26 August 2008

Posting Again

Ok, lets play "Spot the Compulsive Eater". There is a person who starts her blog and posts every day for a couple of weeks, then doesn't post, then posts again, and then stops posting for almonst two months, and posts twice in a week. I'm not a person of extremes....well not really...well perhaps a little bit...

Did you spot those two second addictive traits? Denial and a need to control everything, including the actions of others? I put them in red in case you missed them. You might also have noticed some progress...some moving out of denial. That's the stage I'm at now. I've been in denial for several months and five kg about my slide towards relapse. Perhaps it's been even longer. But now I'm being totally honest. I posted my new weight here on my blog, and I admitted it at two meetings. I know honesty is important to recovery. In the Big Book it says that the three essential traits needed for recovery are "honesty, openmindedness and willingness". I don't have any of these in spades. But I have a smidgen of each. I'm just hoping they'll be enough for recovery. I'm praying for more of them every day.

I've been working my program harder the last week or so. Last week a drove an hour round-trip to go to a second face to face meeting and I emailed my sponsor and sponsee, read my online program emails, meditated, prayed, journalled and worked on my fourth step, almost every day. I try and do 5-10 minutes of each every day. I find committing to a tiny tiny action is much easier for me than committing to anything massive. I've also started listening to OA speakers in my car. That's a useful thing to do. I highly recommend that one. I download my speakers from www.oalaig.org

As a result I've got back some semblance of abstinence. I've given up the sugary foods and the three big binge foods: ice cream, chocolate and buttered bread. The buttered bread binge food is a big one that I've been trying not to admit for a long time. But if you can't stop at two pieces of buttered toast, but you go on to half a loaf, or even more, so that at the end you feel sick, that's compulsive eating of an alcoholic food.
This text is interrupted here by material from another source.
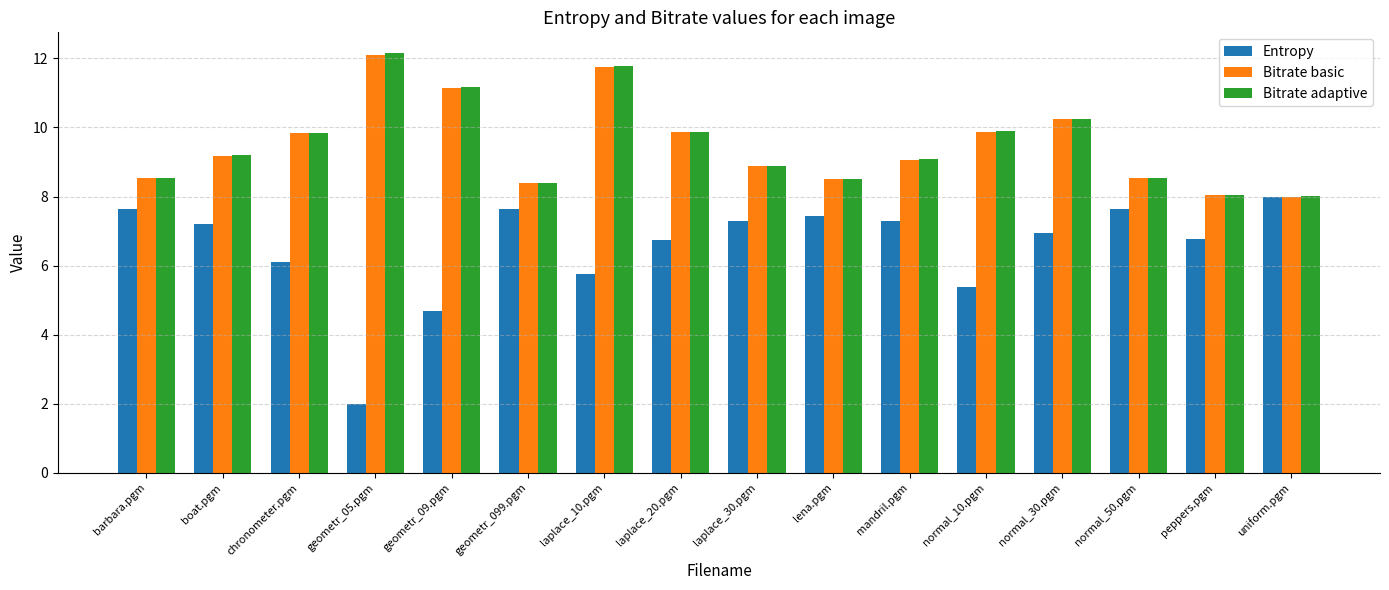

What value does the Bitrate basic series have at geometr_099.pgm?

8.4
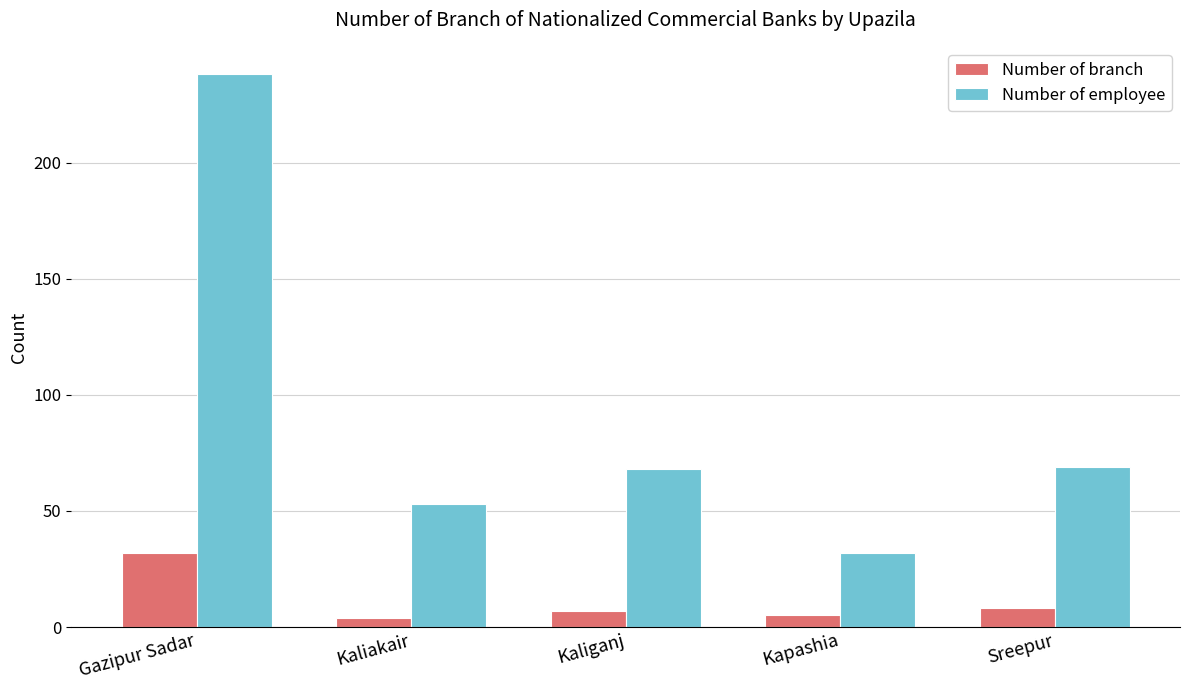

At Kaliganj, list the series in order from smallest to largest.

Number of branch, Number of employee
I'm not snacking as much either. Just one or two snacks if I need them because meals are too far apart or I need ot take my antibiotics. The next step now is to cut down my meal sizes. At the moment my meals are still binges. I don't know if I'm still putting on weight or if I"m losing it. That's actually a good thing, because it means I've given away a bit of that obsession with weight. I've even put my scales away in my room without going back to get them again.